Peritonitis Symptoms of nausea, vomiting, diarrhea, fever, clear exudate from the exit site, and an increased white blood cell count are the clinical manifestations of peritonitis. It occurs due to the infection of Staphylococcus aureus or Staphylococcus epidermidis. A hernia is caused by increased dialysate pressure. Fresh blood in the discharge from the catheter exit site indicates intraperitoneal bleeding. Displacement of the diaphragm causes pulmonary complications such as bronchitis and pneumonia.

The nurse is caring for the patient receiving hemodialysis. What action by the nurse is a priority? 1 Checking the patient's skin condition 2 Recording the vital signs every 30 to 60 minutes 3 Recording the patient's weight during the procedure 4 Checking the blood pressure from the extremity with vascular access

Recording the vital signs every 30 to 60 minutes Blood pressure fluctuates during dialysis and a change in vital signs can indicate rapid changes in blood pressure. Therefore the nurse should record the vital signs every 30 to 60 minutes during dialysis. The patient's skin condition should be assessed before dialysis for determining the site for vascular access. The patient's weight should be recorded before and after the procedure to determine the amount of fluid to be removed. Blood pressure should not be checked from the same extremity with vascular access because this may cause clotting of the vascular access.

Hemodialysis is planned for a patient who has end-stage kidney disease. The patient is scheduled for the creation of an internal arteriovenous fistula and the placement of an external arteriovenous shunt to be used until the fistula heals. What postoperative nursing care is appropriate for this patient? Select all that apply. 1 Cover the ends of the shunt cannula with a dressing. 2 Regularly check the positioning of the external shunt. 3 Do not take blood pressure on the extremity with the shunt. 4 Check for signs and symptoms of respiratory complications. 5 Ensure that intravenous fluids are not infused in the arm with the shunt.

Regularly check the positioning of the external shunt.
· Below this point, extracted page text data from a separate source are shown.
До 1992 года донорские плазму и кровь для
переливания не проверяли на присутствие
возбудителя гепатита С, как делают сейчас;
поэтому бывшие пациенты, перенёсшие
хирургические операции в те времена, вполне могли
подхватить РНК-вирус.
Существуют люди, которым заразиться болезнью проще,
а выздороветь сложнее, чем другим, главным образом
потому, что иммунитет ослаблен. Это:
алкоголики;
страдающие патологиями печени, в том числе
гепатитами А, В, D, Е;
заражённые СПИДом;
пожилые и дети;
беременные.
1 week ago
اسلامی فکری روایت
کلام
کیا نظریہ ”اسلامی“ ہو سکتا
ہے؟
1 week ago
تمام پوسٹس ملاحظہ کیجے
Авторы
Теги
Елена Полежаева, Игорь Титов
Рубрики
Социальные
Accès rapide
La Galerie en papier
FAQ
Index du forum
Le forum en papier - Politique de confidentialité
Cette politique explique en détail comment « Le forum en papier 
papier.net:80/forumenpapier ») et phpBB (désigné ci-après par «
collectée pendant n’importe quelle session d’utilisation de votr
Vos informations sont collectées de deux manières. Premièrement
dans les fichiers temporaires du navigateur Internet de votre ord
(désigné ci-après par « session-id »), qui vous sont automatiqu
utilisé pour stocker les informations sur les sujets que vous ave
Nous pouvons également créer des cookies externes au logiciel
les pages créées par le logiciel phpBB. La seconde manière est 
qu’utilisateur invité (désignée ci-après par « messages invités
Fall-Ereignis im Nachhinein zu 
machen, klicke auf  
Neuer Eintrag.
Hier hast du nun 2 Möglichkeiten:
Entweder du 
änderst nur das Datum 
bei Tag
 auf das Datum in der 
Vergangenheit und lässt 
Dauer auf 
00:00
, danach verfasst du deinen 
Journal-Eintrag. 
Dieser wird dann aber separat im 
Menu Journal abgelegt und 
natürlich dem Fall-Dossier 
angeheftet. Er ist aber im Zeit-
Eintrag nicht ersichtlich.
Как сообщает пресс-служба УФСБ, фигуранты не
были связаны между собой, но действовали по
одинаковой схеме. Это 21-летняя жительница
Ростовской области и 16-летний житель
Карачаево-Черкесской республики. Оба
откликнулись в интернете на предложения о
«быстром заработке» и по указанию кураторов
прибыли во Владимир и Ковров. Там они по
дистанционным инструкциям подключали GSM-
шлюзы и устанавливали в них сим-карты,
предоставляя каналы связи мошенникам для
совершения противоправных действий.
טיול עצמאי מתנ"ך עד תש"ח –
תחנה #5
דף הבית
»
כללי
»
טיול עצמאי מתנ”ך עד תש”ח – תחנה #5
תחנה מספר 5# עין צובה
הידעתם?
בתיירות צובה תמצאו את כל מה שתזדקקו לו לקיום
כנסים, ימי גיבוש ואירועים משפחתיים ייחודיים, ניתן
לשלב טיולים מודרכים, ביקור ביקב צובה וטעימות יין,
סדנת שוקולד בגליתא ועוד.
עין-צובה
Do not take blood pressure on the extremity with the shunt. Ensure that intravenous fluids are not infused in the arm with the shunt. The external shunt may come apart, external temperatures make clotting a potential hazard, and frequent handling increases the risk of infection. Infusions should not be in the extremity with the shunt or the fistula to avoid pressure from the tourniquet and to lessen the chance of phlebitis. Blood pressure readings should not be obtained in the extremity that has a shunt or fistula because of the pressure exerted on the circulatory system during the procedure. There are no respiratory complications of this procedure. The ends of the shunt cannula should be left exposed for rapid reconnection in the event of disruption.

A patient with end-stage kidney disease is receiving continuous ambulatory peritoneal dialysis. The patient has a fever and the nurse suspects that it is due to peritonitis. The nurse should assess the patient for what other clinical manifestations associated with peritonitis? Select all that apply. 1 Vomiting 2 Weight loss 3 Bloody stools 4 Abdominal pain 5 Cloudy peritoneal effluent

Vomiting Abdominal pain Cloudy peritoneal effluent Peritonitis may manifest as vomiting due to the inflammatory process in the peritoneum. The patient may have pain in the abdomen due to peritoneal irritation caused by the inflammatory process in the peritoneum. The primary clinical manifestations of peritonitis are abdominal pain and cloudy peritoneal effluent with a white blood cell (WBC) count greater than 100 cells/L (more than 50% neutrophils). An activated immune response may attract WBCs, and an elevated level of WBC in the peritoneal fluid indicates peritonitis. Bloody stool or weight loss is not associated with peritonitis. Peritonitis may not cause hemorrhage; therefore, bloody stools may not be present. Weight loss is usually caused by malnutrition or fluid loss and therefore may not be seen in peritonitis; weight gain may occur due to fluid retention.